続いての曲は、ドヴォルジャークのヴァイオリン協奏曲だった。この曲のソリストは当初、韓国人のイム・ジヨンと発表されていたが、コロナ・ウィルスに伴う隔離措置の影響を受けて来日がかなわなくなり、奈良生まれのヴァイオリニスト、吉田南が代役となった。ドヴォルジャークと言えば、チェロ協奏曲が飛びぬけて有名だが、ヴァイオリン協奏曲もピアノ協奏曲も作曲している。
ドヴォルジャークのヴァイオリン協奏曲は比較的若い頃の作品で、そういう理由からかどこか冴えない曲である。それでも冒頭で、演歌のようにうなるようにヴァイオリンが登場した時、吉田の弾くストラディバリウスの豊穣な響きが会場を満たした。ブルッフのヴァイオリン協奏曲を思わせるメロディーだが、ブルッフほど印象的ではなく洗練されていないように感じる。第1楽章と第2楽章が続けて演奏される。急登板にも関わらず気合の入った演奏は、もう少し豊かな音楽性を持たせてもいいのではとも思ったが、そこは現代流にさらっと流れてゆき、その分テクニックが要求されるだろう。だが吉田はどこも弛緩することなく、情熱的に第3楽章を弾き切った。拍手に応えてアンコールが演奏された。
休憩中にラウンジへと向かったが、あまりに閑散としていて誰もコーヒーなど飲んでいない。ここのホールの2階以上はロビーが狭い上に景色も悪く、あまり好きな方ではないが音響はサントリーホールの次に好きな方である。後半の最初で指揮者の曽我が登場し、今日の演奏会の意味を話し、客席に招待された在日ルーマニア大使を紹介した。
後半はエネスクの曲で占められた。まず管弦楽組曲第1番より 第1楽章「ユニゾンの前奏曲」である。ティンパニ1台だけを除いてすべて弦楽器のこの作品は、ユニゾン(同じ音程)のみで演奏されるユニークな曲である。従ってアンサンブルの乱れが許されない集中力の要る8分程度の曲だが、オーケストラの豊かな響きが会場に溶け合い、透明な中にも東欧の陰を感じさせる。重厚なロシアでもなければ、明晰なイタリアでもないこの国の象徴のような音を聞いた気がした。
プログラムの最後には、2つのルーマニア狂詩曲が続けて演奏された。ここでまず、比較的穏やかで牧歌的な第2番が演奏され、「ユニゾンの前奏曲」から続く弦楽器のアンサンブルに酔っていると、底の方から民俗風のメロディーが流れてきて、何か胸が締め付けられるような気持になる。どこか日本の民謡にも通じるような懐かしさがあると言おうか。やはり生で聞く音楽はいいものだと実感する。
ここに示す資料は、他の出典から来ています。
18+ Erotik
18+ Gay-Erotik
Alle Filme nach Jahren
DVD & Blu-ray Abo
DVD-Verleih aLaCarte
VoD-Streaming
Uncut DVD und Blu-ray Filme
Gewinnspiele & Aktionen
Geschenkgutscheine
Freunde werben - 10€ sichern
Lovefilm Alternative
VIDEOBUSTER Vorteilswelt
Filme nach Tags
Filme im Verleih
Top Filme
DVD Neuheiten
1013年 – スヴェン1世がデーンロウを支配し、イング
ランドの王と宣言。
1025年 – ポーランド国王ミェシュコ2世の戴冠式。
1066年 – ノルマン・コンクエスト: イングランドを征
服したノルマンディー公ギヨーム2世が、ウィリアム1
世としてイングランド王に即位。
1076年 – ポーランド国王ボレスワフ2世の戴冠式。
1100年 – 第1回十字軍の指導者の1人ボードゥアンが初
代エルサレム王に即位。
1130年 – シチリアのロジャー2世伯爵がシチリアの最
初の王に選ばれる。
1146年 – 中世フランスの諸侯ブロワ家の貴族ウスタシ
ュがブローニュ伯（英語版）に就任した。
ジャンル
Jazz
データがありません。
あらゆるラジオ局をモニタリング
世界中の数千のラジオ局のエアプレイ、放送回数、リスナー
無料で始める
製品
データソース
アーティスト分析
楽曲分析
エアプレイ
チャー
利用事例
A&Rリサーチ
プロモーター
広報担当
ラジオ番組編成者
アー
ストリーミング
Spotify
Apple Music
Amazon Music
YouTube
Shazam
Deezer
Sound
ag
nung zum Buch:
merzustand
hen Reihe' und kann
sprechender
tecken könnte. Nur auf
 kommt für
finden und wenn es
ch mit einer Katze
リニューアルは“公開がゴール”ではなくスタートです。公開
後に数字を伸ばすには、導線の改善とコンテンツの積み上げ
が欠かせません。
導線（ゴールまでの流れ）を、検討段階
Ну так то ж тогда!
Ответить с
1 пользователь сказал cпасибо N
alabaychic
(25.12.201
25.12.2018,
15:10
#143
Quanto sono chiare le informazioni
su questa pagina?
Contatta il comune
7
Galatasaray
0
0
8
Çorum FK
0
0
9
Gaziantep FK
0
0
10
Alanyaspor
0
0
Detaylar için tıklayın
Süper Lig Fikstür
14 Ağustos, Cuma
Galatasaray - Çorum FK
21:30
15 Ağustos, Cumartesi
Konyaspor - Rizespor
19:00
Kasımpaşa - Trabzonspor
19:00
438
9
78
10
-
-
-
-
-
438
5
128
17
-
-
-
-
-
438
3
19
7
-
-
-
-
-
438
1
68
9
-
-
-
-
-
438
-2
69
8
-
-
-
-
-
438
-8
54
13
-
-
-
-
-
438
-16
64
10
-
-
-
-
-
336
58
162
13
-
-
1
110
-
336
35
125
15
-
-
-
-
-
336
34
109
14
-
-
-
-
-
合間を入れず第1番のメロディーが流れてくる。ここから最終に至るまでのリズムの変化と高揚は、このような曲をプログラムの最後に持ってきているからこそ成功するものだと思う。そういう意味で、このコンサートは非常に貴重であり、また楽しいものだった。オーケストラもかなり練習して挑んだのだろうと思う。そして演奏に満足した曽我は、コーダの部分を再演するという「おまけ」まで付けて会場を沸かせた。なお、エネスクの作品を手軽に楽しめるCDとしては、ローレンス・フォスターがモンテカルロ管弦楽団を指揮した演奏があることを忘れていた。この中には、「2つのルーマニア狂詩曲」だけでなく、管弦楽組曲(全曲)を始め、エネスクの管弦楽作品の主要なものが収録されている。